During her two years as director, she was paid millions for having advised wealthy billionaires on which works to buy. After such advice, such works, or others by the same artist, would often be exhibited, which increases their reputation, and thus, their price. This is all too like insider trading. The growing involvement of a spiritually empty but needy strata of the super-rich ensures that the profits of buying and selling say, a banana taped to a wall, could support an orchestra or theatre for decades. 

But does this mean that there are works of art with a monetary value now vastly greater than their intrinsic, artistic worth? Not that those two measure of worth are commensurate, but at some point, collectors must ponder such questions. So I asked the director of the Stedelijk Museum whether, if it was too painful to let the Lichtenstein go, surely among the tens of thousands of works of art stored in its depots there might be a few that are artistically less important to the collection? He responded: “Everything expensive is important to the collection.” 

To equate market value automatically with artistic merit is to surrender

To equate market value automatically with artistic merit is to surrender the purpose of a museum of contemporary art, which is to set its own standards of quality and meaning and to buy and display work of true aesthetic and artistic value, rather than to participate in a new Tulipomania — with inevitably collapsing monetary values in a few years’ time. To assume that every single work ever bought or displayed is automatically and irreversibly incorporated in an eternally fixed canon, is to stop all meaningful discussion of artistic value. 

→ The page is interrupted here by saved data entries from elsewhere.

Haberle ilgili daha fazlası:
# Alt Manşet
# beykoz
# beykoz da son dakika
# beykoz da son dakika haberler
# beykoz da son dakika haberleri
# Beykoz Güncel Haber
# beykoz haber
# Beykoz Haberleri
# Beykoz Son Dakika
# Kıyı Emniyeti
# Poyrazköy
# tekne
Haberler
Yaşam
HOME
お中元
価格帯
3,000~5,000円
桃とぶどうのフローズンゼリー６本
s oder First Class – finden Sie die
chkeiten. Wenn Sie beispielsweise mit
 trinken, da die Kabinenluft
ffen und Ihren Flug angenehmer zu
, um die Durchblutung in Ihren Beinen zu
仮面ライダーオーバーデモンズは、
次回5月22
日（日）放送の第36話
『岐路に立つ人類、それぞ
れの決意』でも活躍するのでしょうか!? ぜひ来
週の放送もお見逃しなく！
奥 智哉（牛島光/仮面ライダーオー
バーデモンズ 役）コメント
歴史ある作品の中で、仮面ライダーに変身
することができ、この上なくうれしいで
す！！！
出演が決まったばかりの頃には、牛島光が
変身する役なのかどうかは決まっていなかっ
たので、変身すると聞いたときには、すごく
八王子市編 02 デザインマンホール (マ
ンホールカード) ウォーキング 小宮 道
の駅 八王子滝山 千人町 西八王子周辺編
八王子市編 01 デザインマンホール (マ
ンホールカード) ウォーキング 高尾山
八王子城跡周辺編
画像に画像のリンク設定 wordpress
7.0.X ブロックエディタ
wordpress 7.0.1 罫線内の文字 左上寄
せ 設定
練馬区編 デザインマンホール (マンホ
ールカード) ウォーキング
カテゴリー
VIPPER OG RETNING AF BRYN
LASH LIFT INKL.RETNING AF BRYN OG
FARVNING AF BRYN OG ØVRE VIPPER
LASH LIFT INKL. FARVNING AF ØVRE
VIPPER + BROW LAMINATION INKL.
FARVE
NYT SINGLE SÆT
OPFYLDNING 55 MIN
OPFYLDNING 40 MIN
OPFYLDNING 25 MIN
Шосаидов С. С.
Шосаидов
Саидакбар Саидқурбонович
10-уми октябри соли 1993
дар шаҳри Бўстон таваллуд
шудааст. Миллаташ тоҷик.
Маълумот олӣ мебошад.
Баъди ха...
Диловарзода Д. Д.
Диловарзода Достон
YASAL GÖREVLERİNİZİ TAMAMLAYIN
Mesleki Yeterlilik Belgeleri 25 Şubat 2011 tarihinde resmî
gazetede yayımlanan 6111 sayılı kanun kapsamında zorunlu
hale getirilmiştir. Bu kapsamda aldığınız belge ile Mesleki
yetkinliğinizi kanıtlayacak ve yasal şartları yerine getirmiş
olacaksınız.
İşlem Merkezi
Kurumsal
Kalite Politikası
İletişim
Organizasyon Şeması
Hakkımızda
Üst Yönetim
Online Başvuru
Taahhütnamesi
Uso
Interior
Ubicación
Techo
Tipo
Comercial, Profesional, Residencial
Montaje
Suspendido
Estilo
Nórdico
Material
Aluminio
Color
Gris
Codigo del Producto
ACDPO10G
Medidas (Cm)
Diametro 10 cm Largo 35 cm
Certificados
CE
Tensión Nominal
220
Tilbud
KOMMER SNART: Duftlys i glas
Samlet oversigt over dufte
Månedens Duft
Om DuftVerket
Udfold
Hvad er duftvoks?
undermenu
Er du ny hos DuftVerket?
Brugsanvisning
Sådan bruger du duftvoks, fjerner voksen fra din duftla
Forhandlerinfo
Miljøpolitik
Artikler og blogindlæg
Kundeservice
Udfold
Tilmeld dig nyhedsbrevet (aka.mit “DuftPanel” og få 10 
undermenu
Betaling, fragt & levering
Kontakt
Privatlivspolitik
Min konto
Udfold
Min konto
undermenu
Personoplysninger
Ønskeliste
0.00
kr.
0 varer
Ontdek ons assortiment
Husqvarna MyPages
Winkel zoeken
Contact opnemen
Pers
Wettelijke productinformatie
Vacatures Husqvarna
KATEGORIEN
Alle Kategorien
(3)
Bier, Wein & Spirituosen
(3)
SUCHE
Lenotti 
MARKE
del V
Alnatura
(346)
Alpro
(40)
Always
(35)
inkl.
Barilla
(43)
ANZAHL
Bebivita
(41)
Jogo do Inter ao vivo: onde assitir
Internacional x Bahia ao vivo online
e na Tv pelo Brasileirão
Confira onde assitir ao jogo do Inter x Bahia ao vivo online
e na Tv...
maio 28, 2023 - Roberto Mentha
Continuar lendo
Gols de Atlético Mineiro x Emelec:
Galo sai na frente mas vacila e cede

The comparison with Vermeer and Rembrandt with Lichtenstein seems particularly unhelpful. The meaning and value of the former are hardly determined by the whims of art critics but lie rather in the quality and beauty of the paintings themselves. Historically, works of art would be made to be displayed in homes, palaces, offices, or churches, where they would have to be loved and appreciated. But a lot of contemporary art skips this stage, and is made directly for the museum, there to lie forgotten in enormous vaults. Why not be thankful for the bad taste of billionaires and take advantage of it by selling acquisitions at inflated prices while there is still time to do so? 

One is reminded of Oscar Wilde, and Lord Darlington’s quip that a cynic is someone who knows the price of everything and the value of nothing, but also to Cecil Graham’s response that a sentimentalist is a man who sees absurd value in everything without knowing the market price of anything. Perhaps it is possible to be sentimental cynic.